_YOUR TASK:_ In the excerpt below on low-temperature lithium-ion batteries, which compound enriches the low-swelling solid electrolyte interphase?

Mitigating Swelling of the Solid Electrolyte Interphase using an Inorganic Anion Switch for Low‐temperature Lithium‐ion Batteries

Inclusion of difluorophosphate anion in the primary solvation sheath of a weakly-solvated electrolyte helps to switch the swelling properties of solid electrolyte interphase (SEI) on a graphite (Gr) composite anode. By forming a low-swelling, Li₃PO₄-enriched SEI, reversible Li⁺ (de)intercalation was enabled at a stable Gr-electrolyte interface, contributing to improved low-temperature electrochemical performance of a Li-ion battery.

(Data entries)

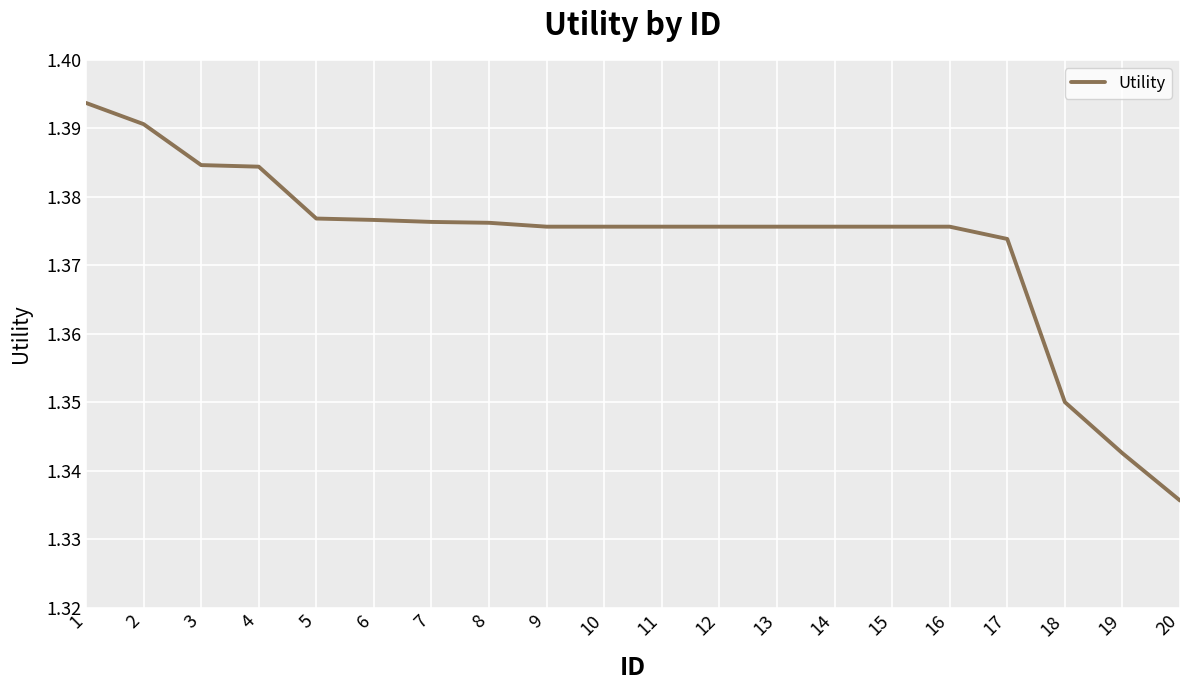

Which has a higher value, 7 or 10?

7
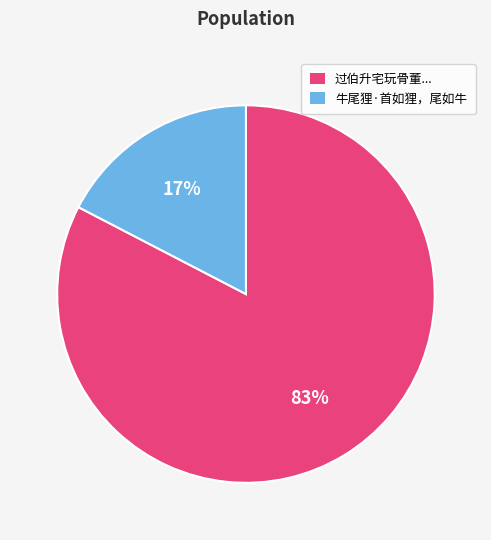

How many segments does this pie chart have?

2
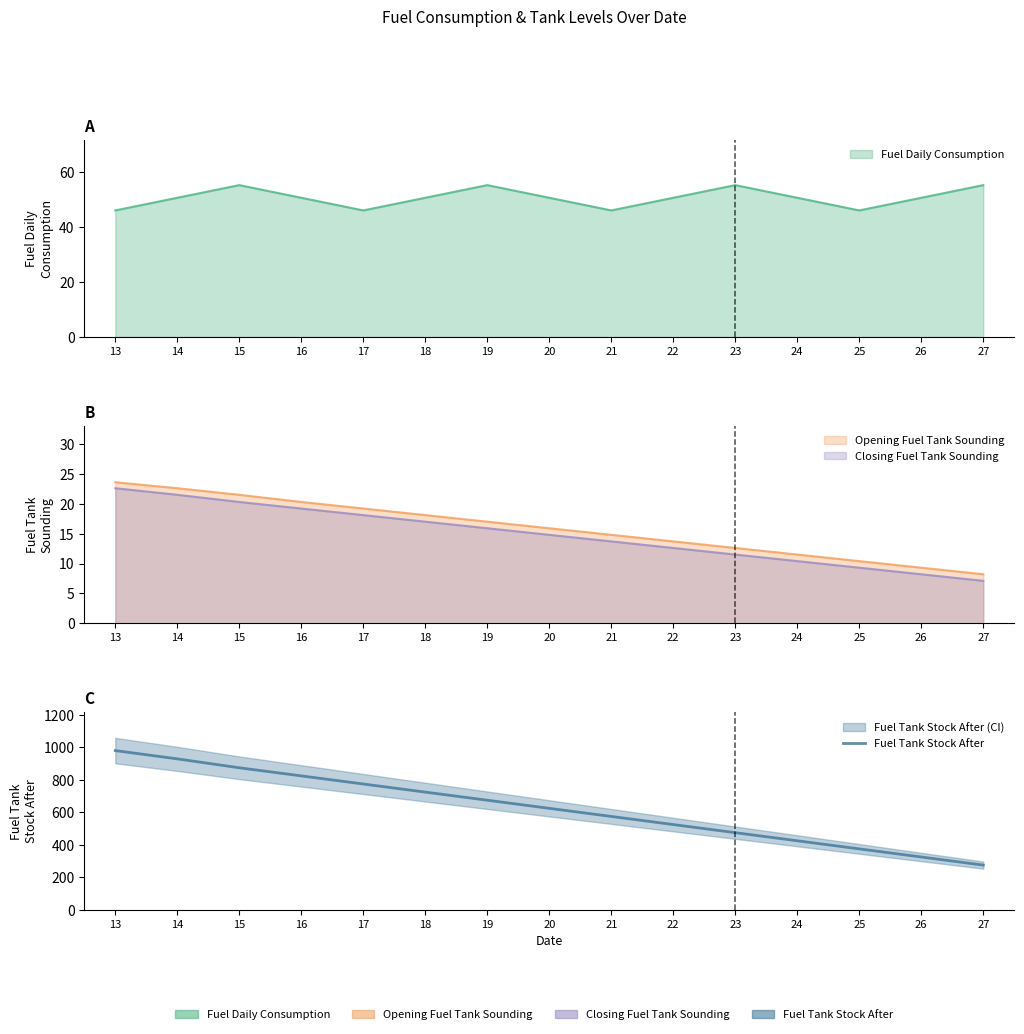

What is the sum of the values at 22 and 25?

898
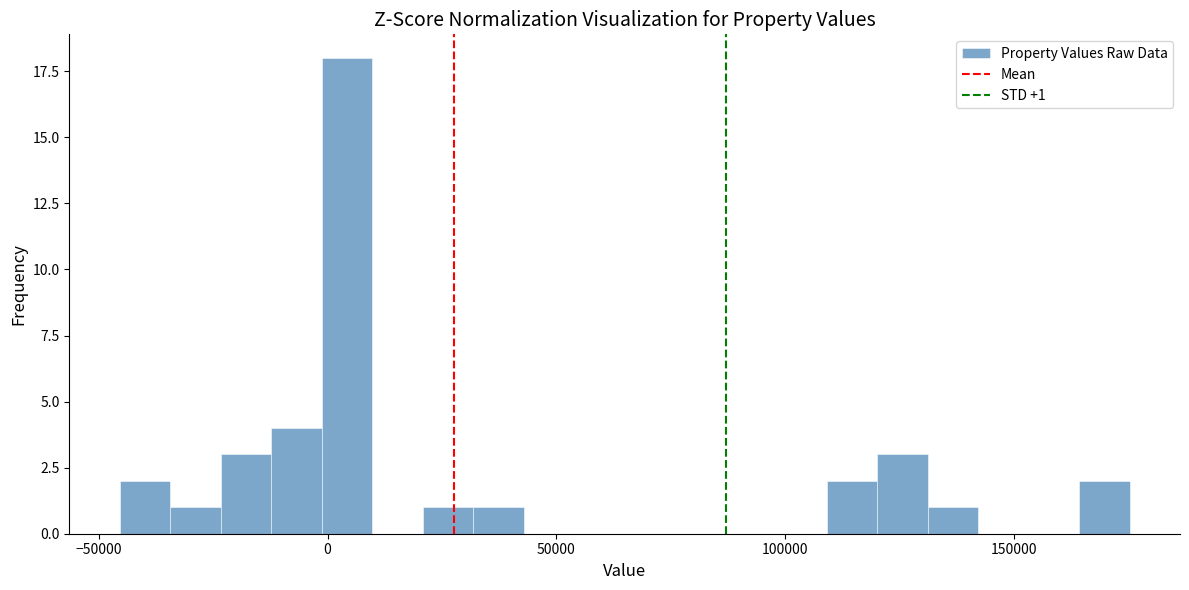

Read against the x-axis, roughly where is the centre of the tallest bar?

5000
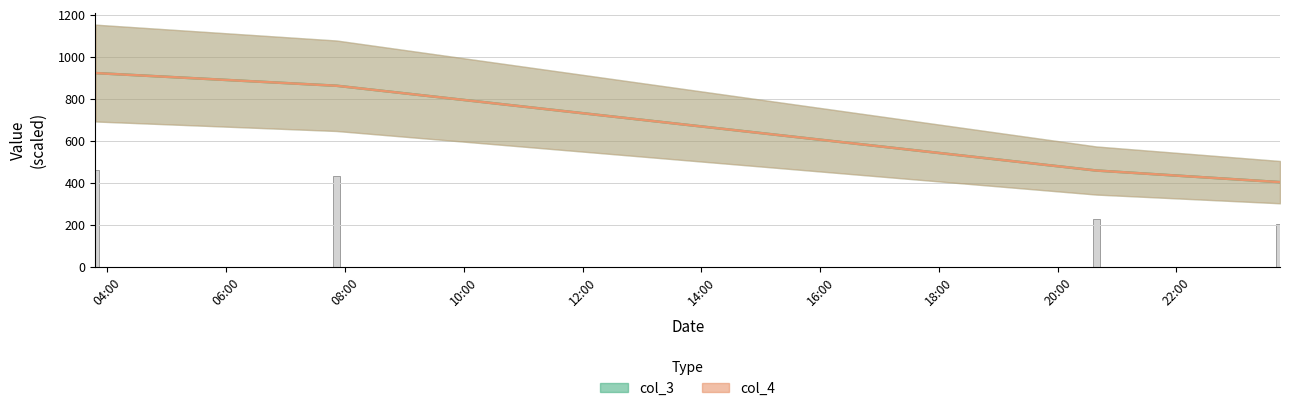

Which category has the lowest value across all series?

2021-04-01 23:44:39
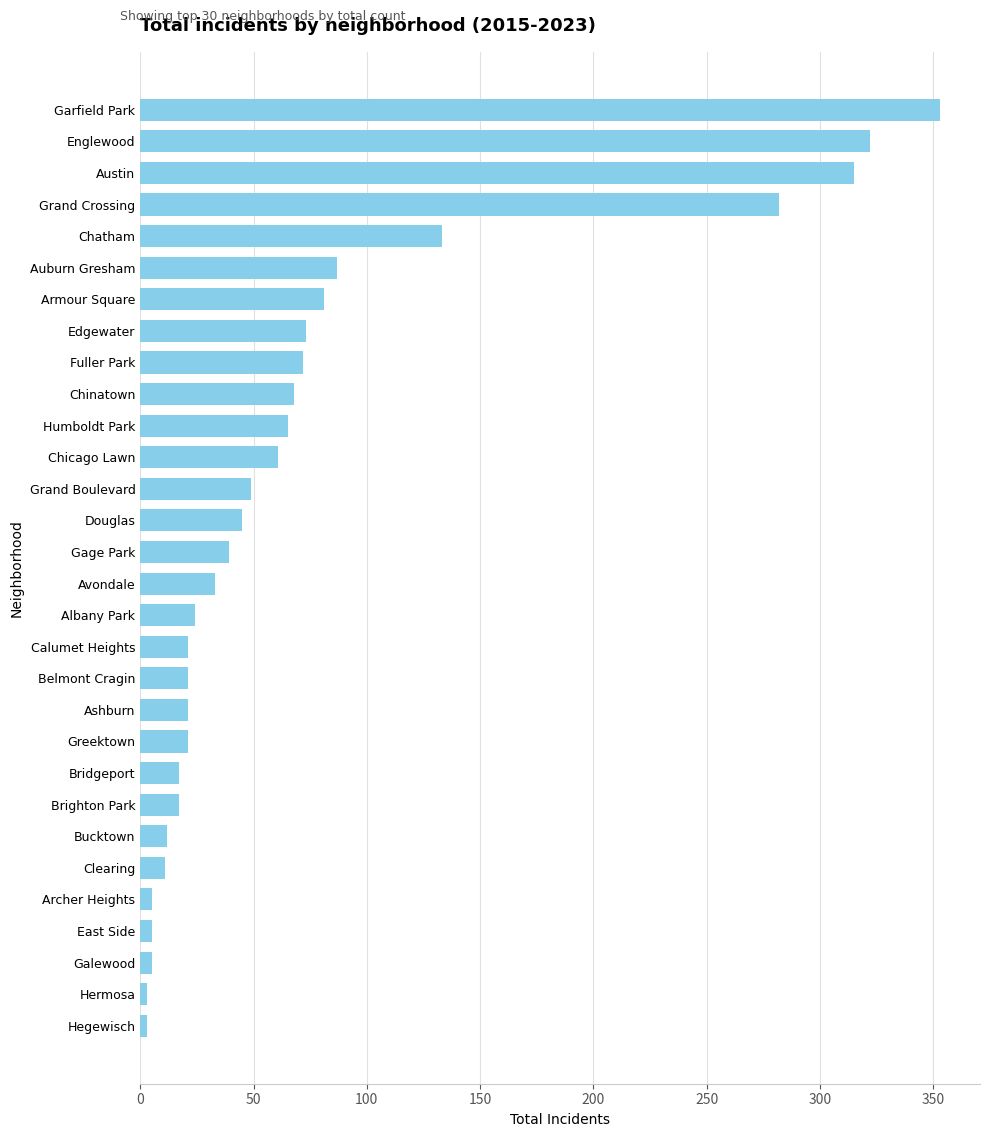

What is the change in value from Garfield Park to Englewood?

-31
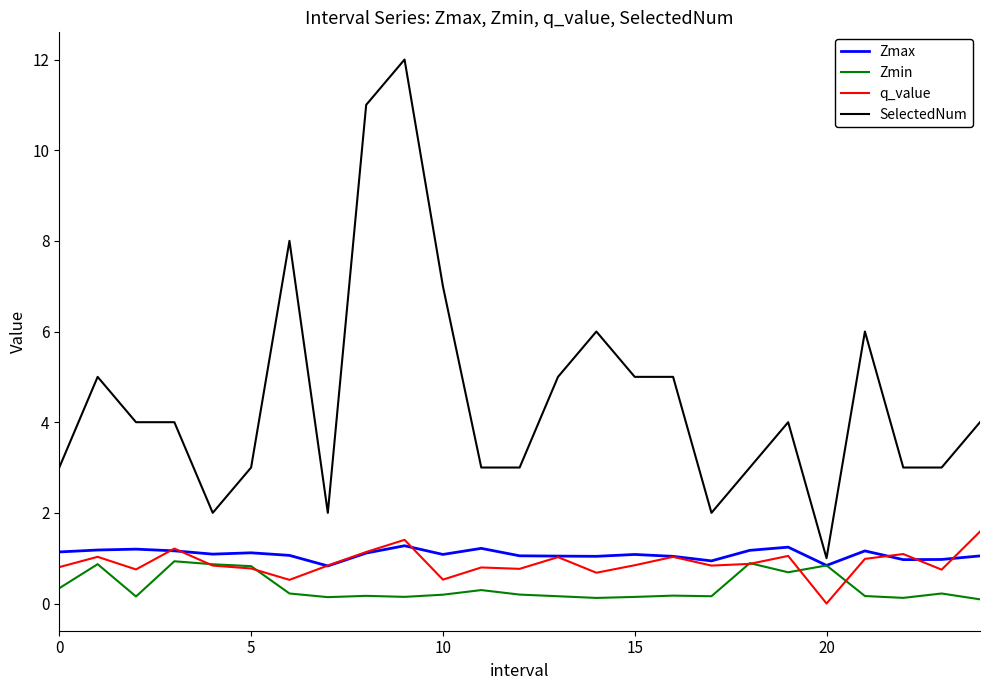

Which series has the widest spread of values?

SelectedNum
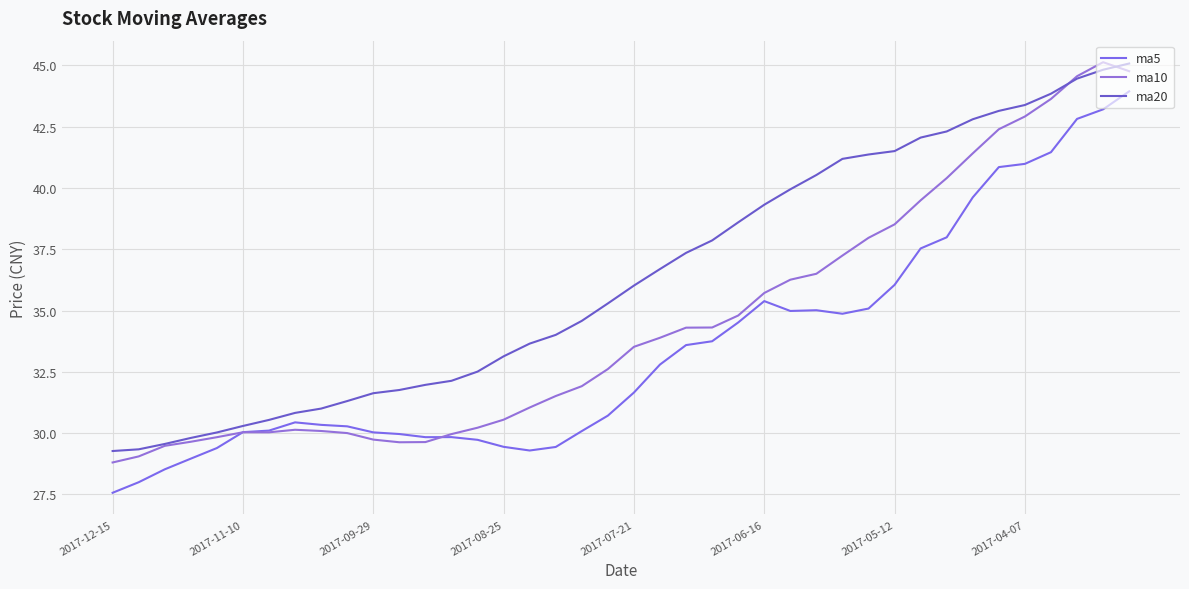

How many lines are shown in the chart?

3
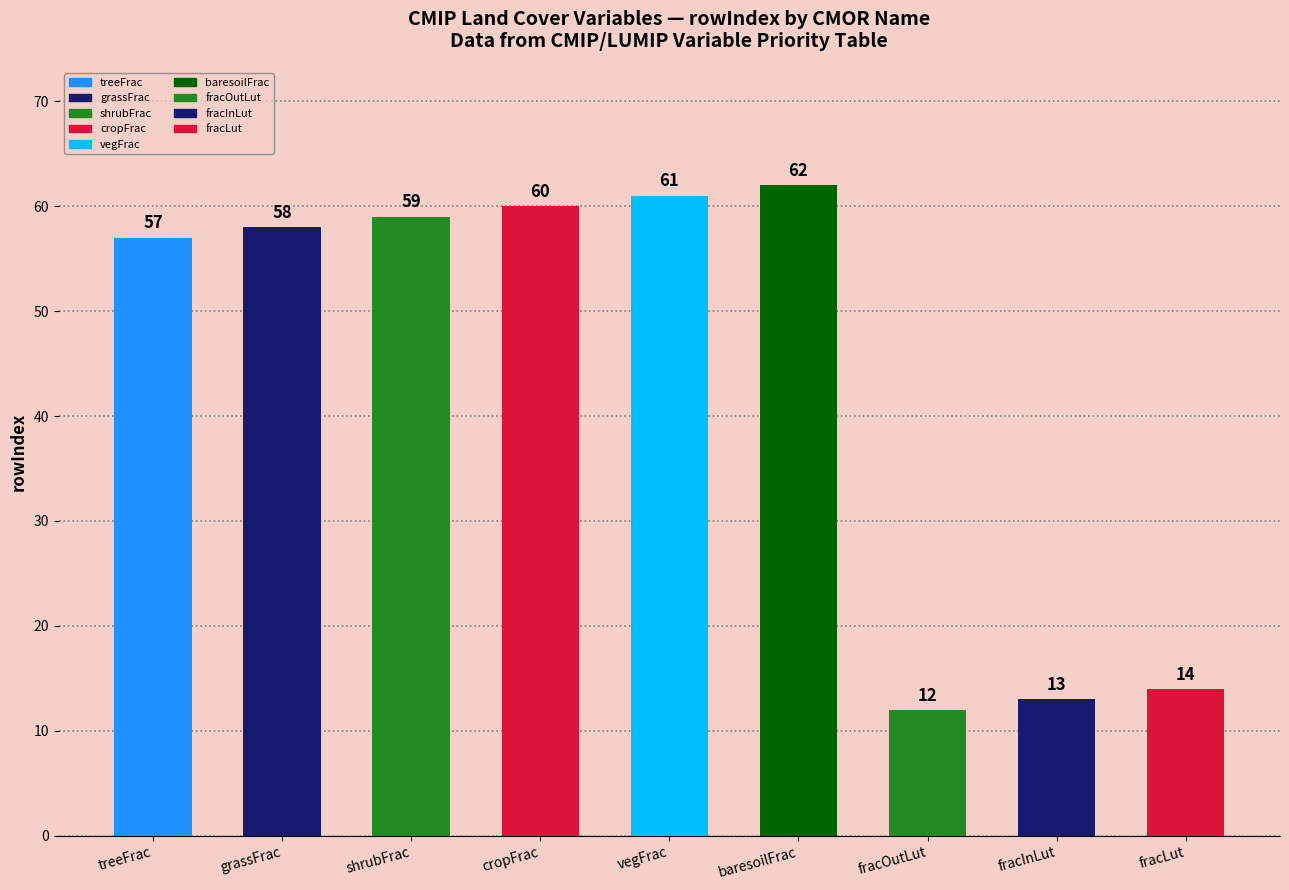

Is it true that rowIndex equals 60 at cropFrac?

True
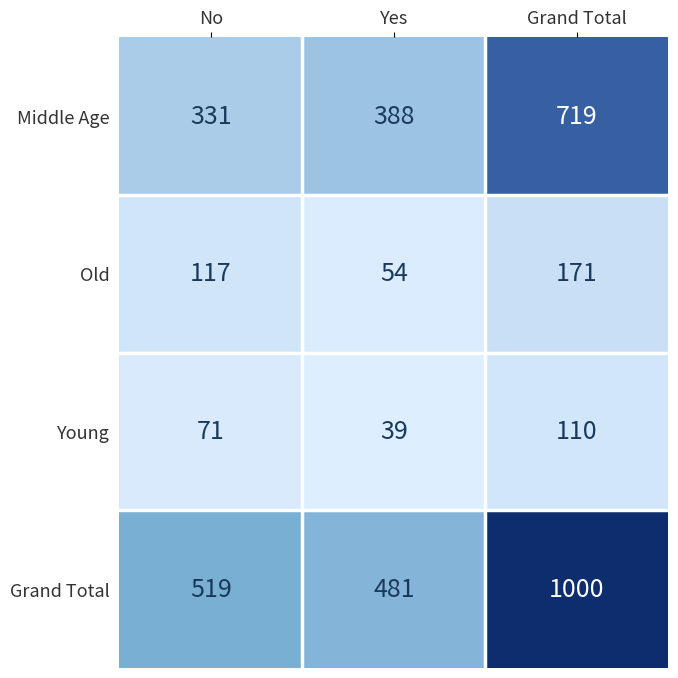

Read the Grand Total value at Grand Total.

1000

_FINISHED EXERCISE:_ Li₃PO₄